Wednesday, May 16, 2012

Egoless Practice: Becoming the Best in your Field

[Full post on other blog.]

Jerry Weinberg coined the term, "egoless programming" in his 1971 book "Psychology of Computer Programming". Jerry describes the practice and mindset, and in 1977 co-wrote with Friedman, the definitive manual for practitioners:  "Handbook of Walkthroughs, Inspections, and Technical Reviews: Evaluating Programs, Projects, and Products".

Is there a precise definition of "egoless programming" that could be expanded to a generic Professional Behaviour of "egoless practice"?

Johana Rothman is quoted by Jeff Atwood, presumably from a book, as saying:
Egoless programming occurs when a technical peer group uses frequent and often peer reviews to find defects in software under development.
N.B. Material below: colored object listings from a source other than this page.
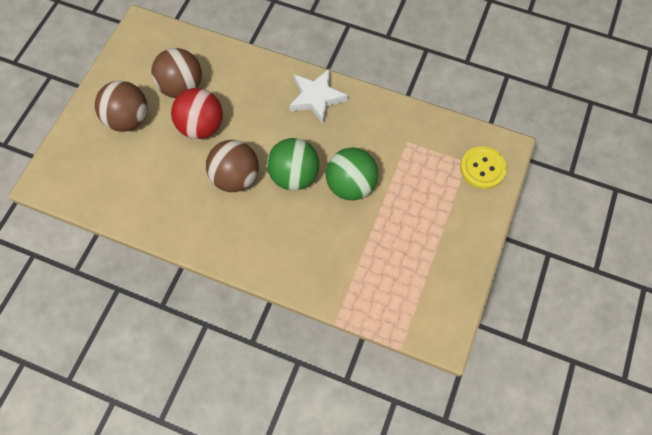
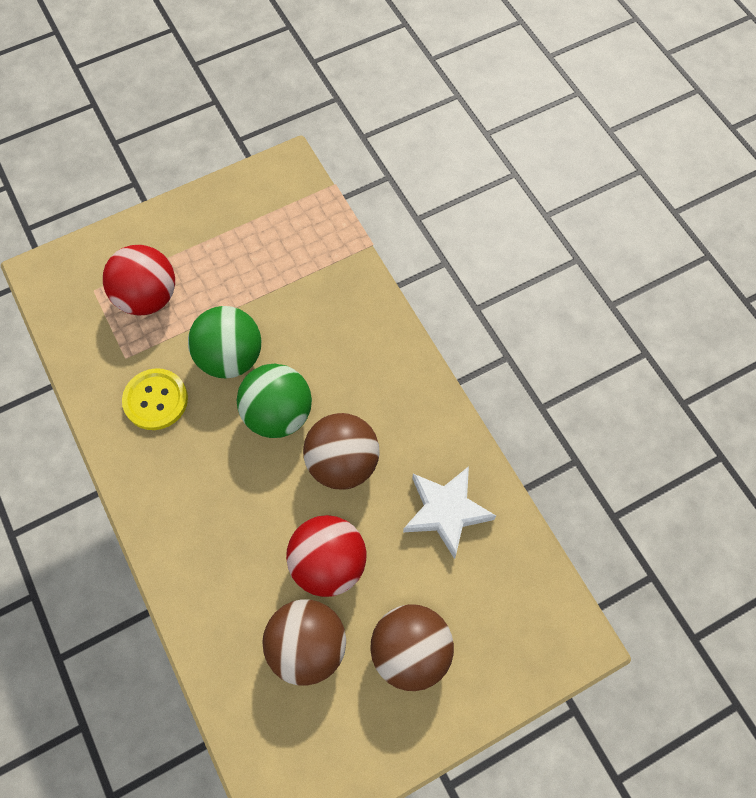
camera: 140 degrees left, 0 degrees up
white star [289,69,348,124] -> white star moved to [403,466,496,559]
yellow button [460,146,507,189] -> yellow button moved to [122,368,188,430]
none -> red ball [103,245,175,316]

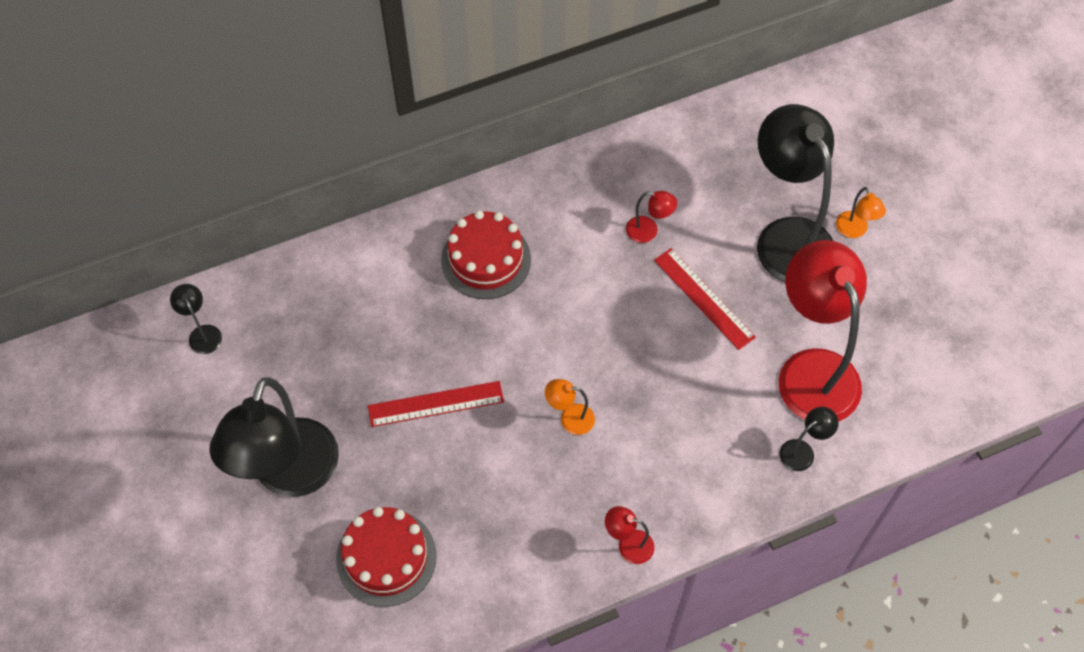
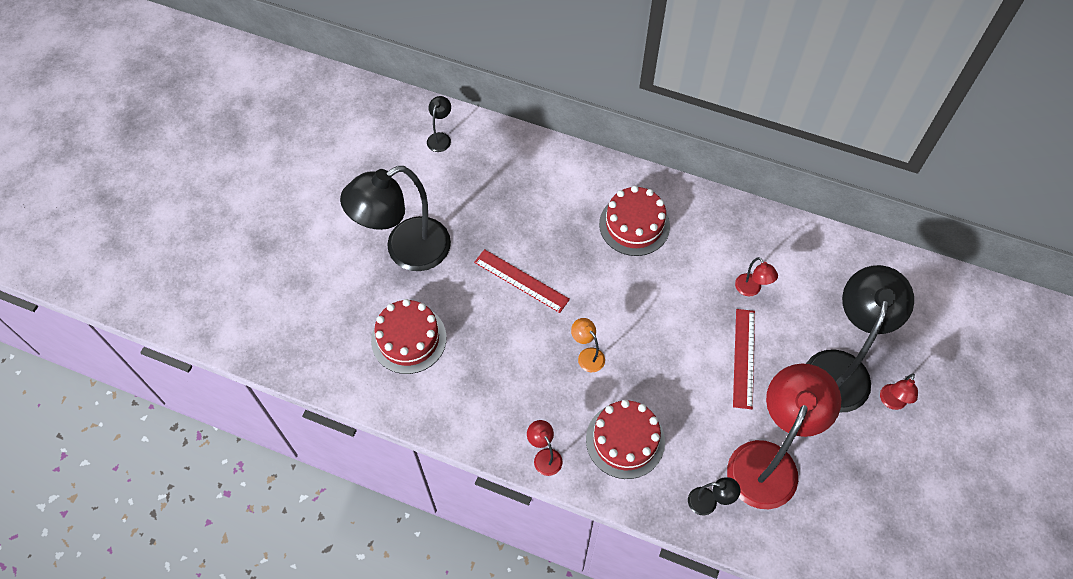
camera: 45 degrees right, 0 degrees up
orange lamp [836,187,886,238] -> red lamp [880,373,918,410]
none -> red cake [586,400,665,479]

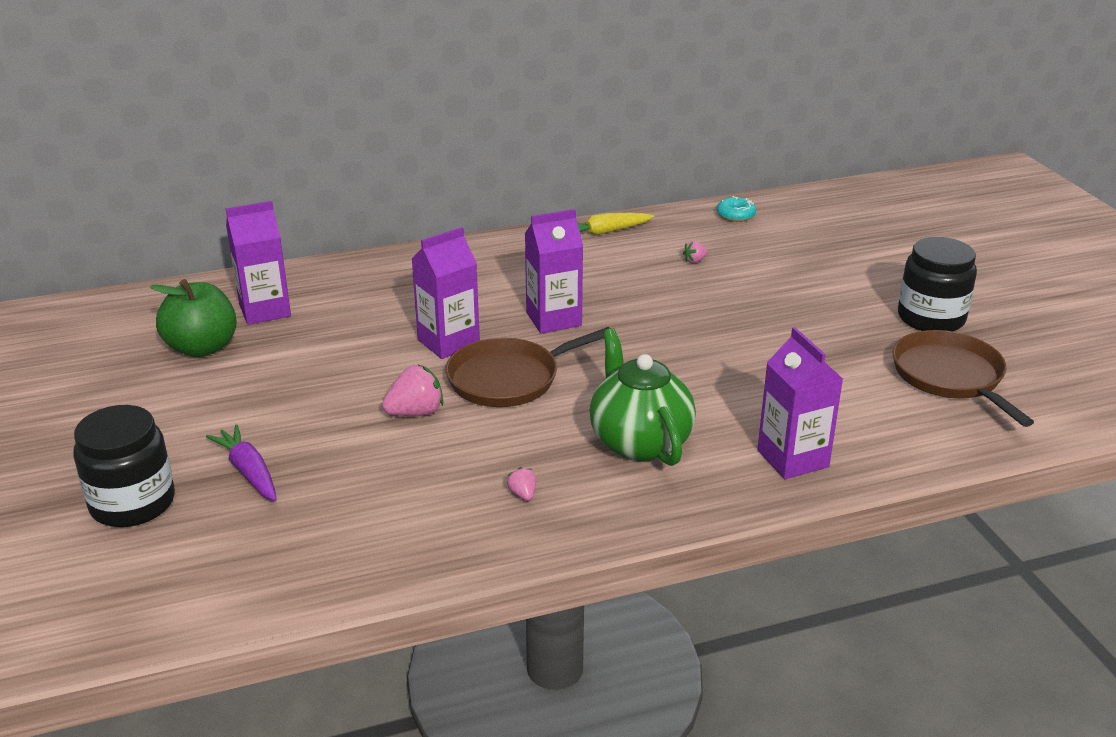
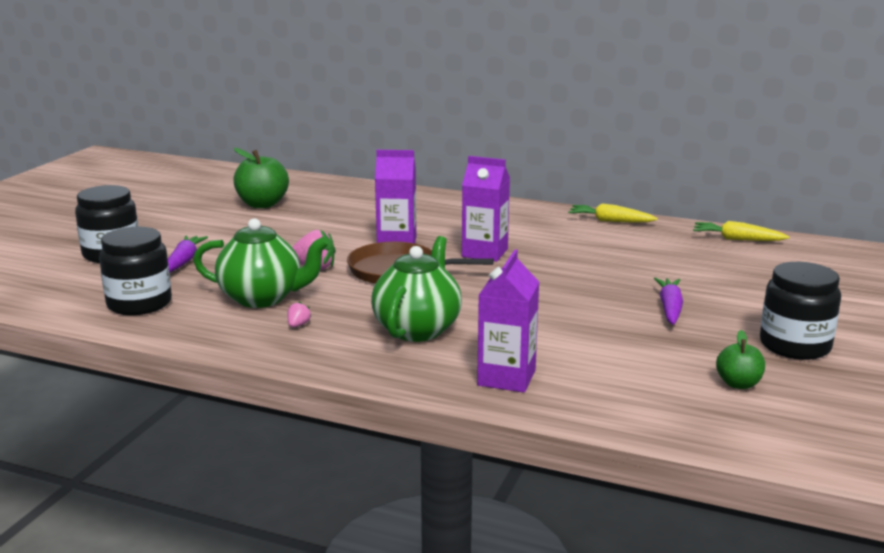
camera: 40 degrees right, 10 degrees down
purple carton [226,201,291,325] -> none
pink strawberry [683,241,708,263] -> none
turquoise donut [717,196,756,222] -> yellow carrot [693,221,790,241]
brown pan [892,330,1034,427] -> green apple [716,330,765,389]
none -> black jar [99,227,172,315]
none -> green teapot [193,218,329,308]
none -> purple carrot [654,278,683,325]

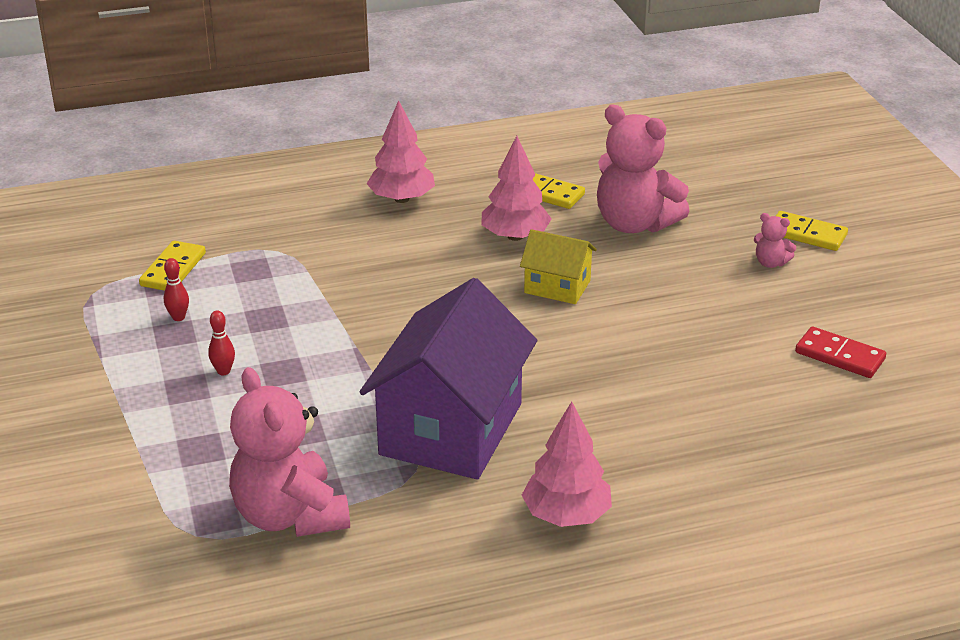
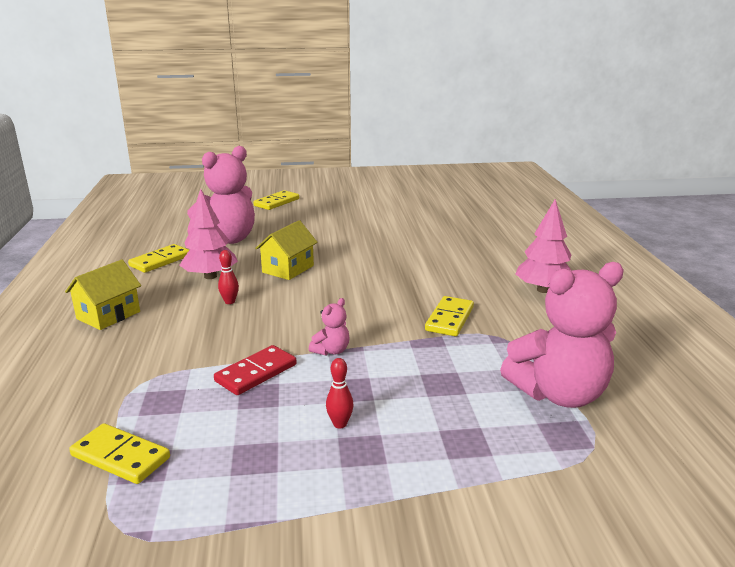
camera: 80 degrees left, 10 degrees down
red bowling pin [164,258,189,321] -> red bowling pin moved to [218,250,239,304]
purple house [360,278,537,479] -> yellow domino [425,296,474,336]
pink tree [367,100,435,203] -> yellow house [65,259,141,330]
pink teddy bear [754,213,796,268] -> pink teddy bear moved to [309,298,350,356]
red domino [795,326,886,378] -> red domino moved to [214,345,297,395]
The objective is for everyone to find defects, including the author, not to prove the work product has no defects. [my italics]
When asked for a modern definition, Jerry pointed at Jeff's Ten Commandments of Egoless Programming.
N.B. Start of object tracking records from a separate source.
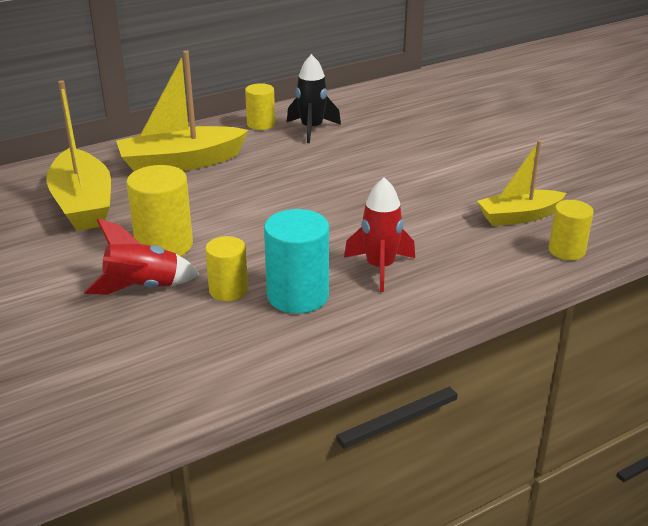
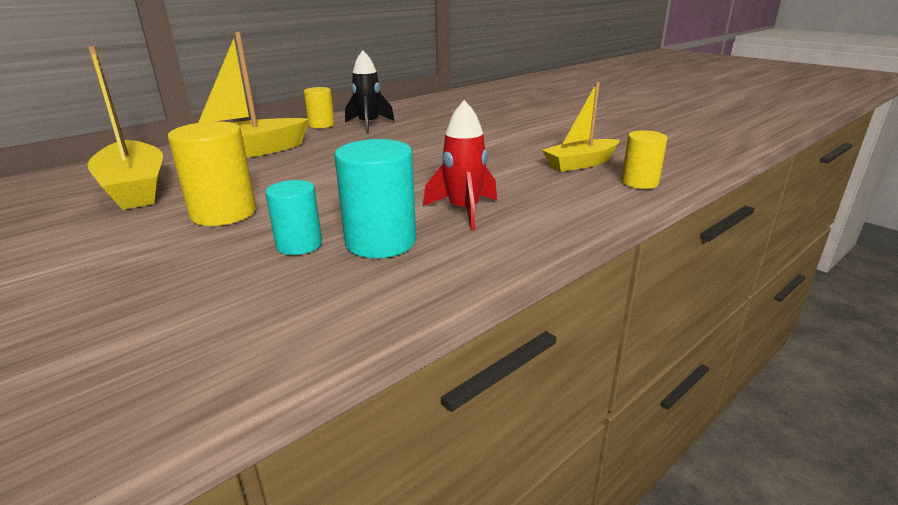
camera: 10 degrees left, 5 degrees down
red rocket [84,219,199,295] -> none
yellow cylinder [205,236,248,301] -> turquoise cylinder [265,180,322,255]

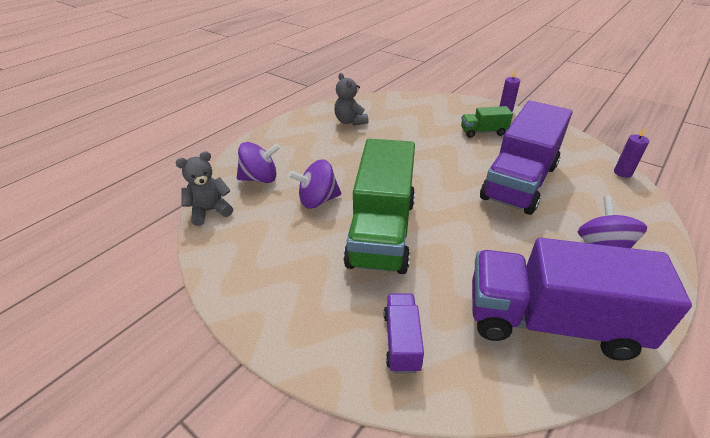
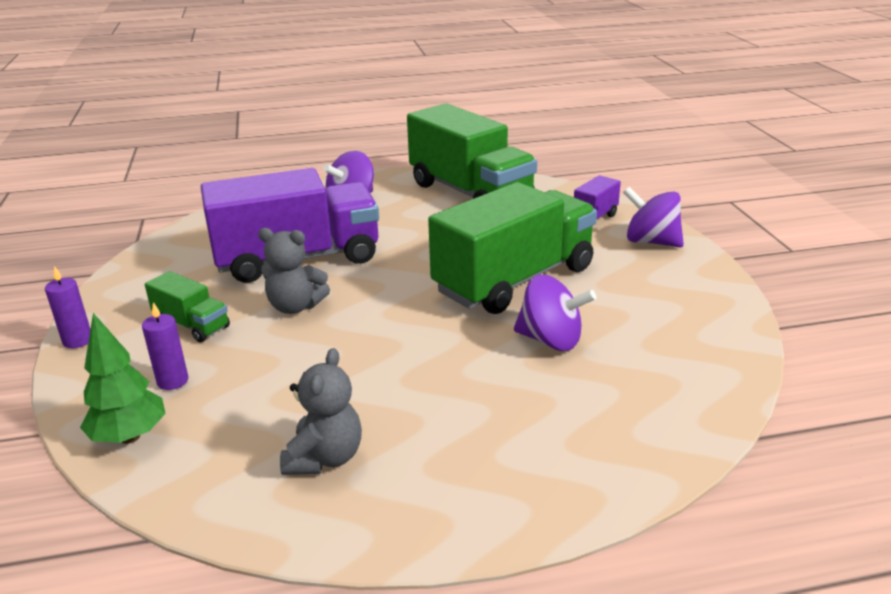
camera: 140 degrees left, 10 degrees down
grey teddy bear [175,151,233,226] -> grey teddy bear moved to [258,228,330,314]
purple spinning top [237,142,280,183] -> purple spinning top moved to [623,187,684,247]
purple truck [472,238,692,361] -> green truck [407,103,537,199]
purple candle [614,128,649,178] -> purple candle moved to [142,302,189,390]
none -> green tree [80,313,166,444]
The field of Reliability Engineering is aimed at creating near-Perfect (i.e. highly reliable) operation from imperfect parts and sub-systems. This approach can work very well, even when maintenance and fixes can't be done: the NASA Mars Rovers, Spirit and Opportunity, exceeded their 90-day design life by around 15 times, working from 2004-2010.
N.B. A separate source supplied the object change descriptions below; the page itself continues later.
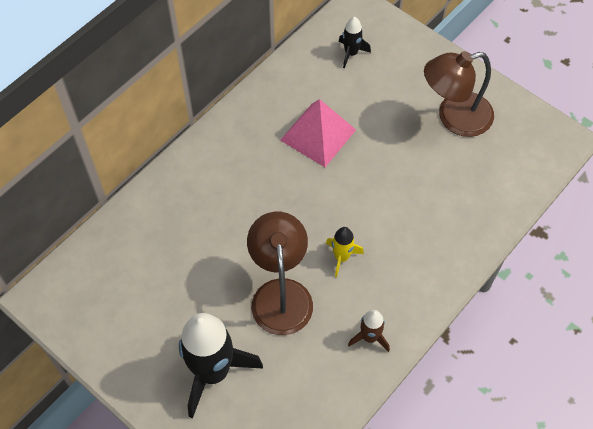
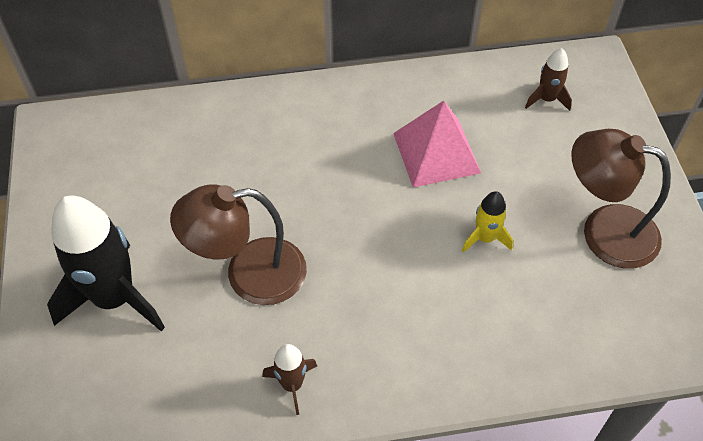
camera: 40 degrees right, 5 degrees down
brown lamp [247,212,313,335] -> brown lamp turned 135 degrees counterclockwise [170,184,307,305]
yellow rocket [326,227,364,277] -> yellow rocket moved to [462,191,513,252]
black rocket [339,17,371,68] -> brown rocket [525,48,572,111]

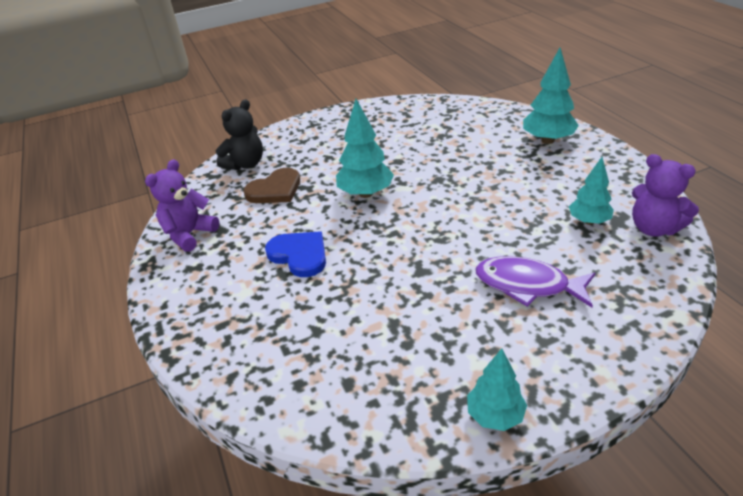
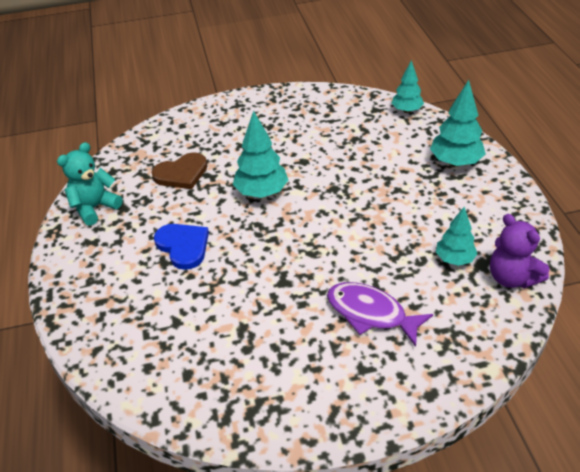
camera: 10 degrees right, 5 degrees up
purple teddy bear [145,159,219,252] -> turquoise teddy bear [57,142,122,226]
black teddy bear [215,99,263,170] -> none
turquoise tree [467,348,527,431] -> turquoise tree moved to [392,60,424,113]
A working definition (unfortunately, of many parts).

Egoless Practice is:
  • a Professional Behaviour
  • designed to 
  • routinely and reliably achieve
  • as Perfect as Possible outcomes
  • for the Client or Service Recipient
  • by knowledgable and skilful
  • Practitioners
  • supported by systems, processes and procedures
  • that actively monitor, examine and report performances,
  • for both failures and successes,
  • to systematically and without-backsliding improve 
  • Quality, Performance and Process
  • of Individuals, Teams and Organisations.
To Err is Human isn't a syllogism, it is an Iron-Clad Law.

It's the basis of the unending, relentless Professional Challenge:
  • we're not machines,
  • we cannot ever exactly repeat a process, not even twice, let alone the many times every day needed in Professional Practice, and
  • our Minds and Bodies are always letting us down or tricking us in some way.
Simply stated: We are constantly making mistakes, inadvertently or not.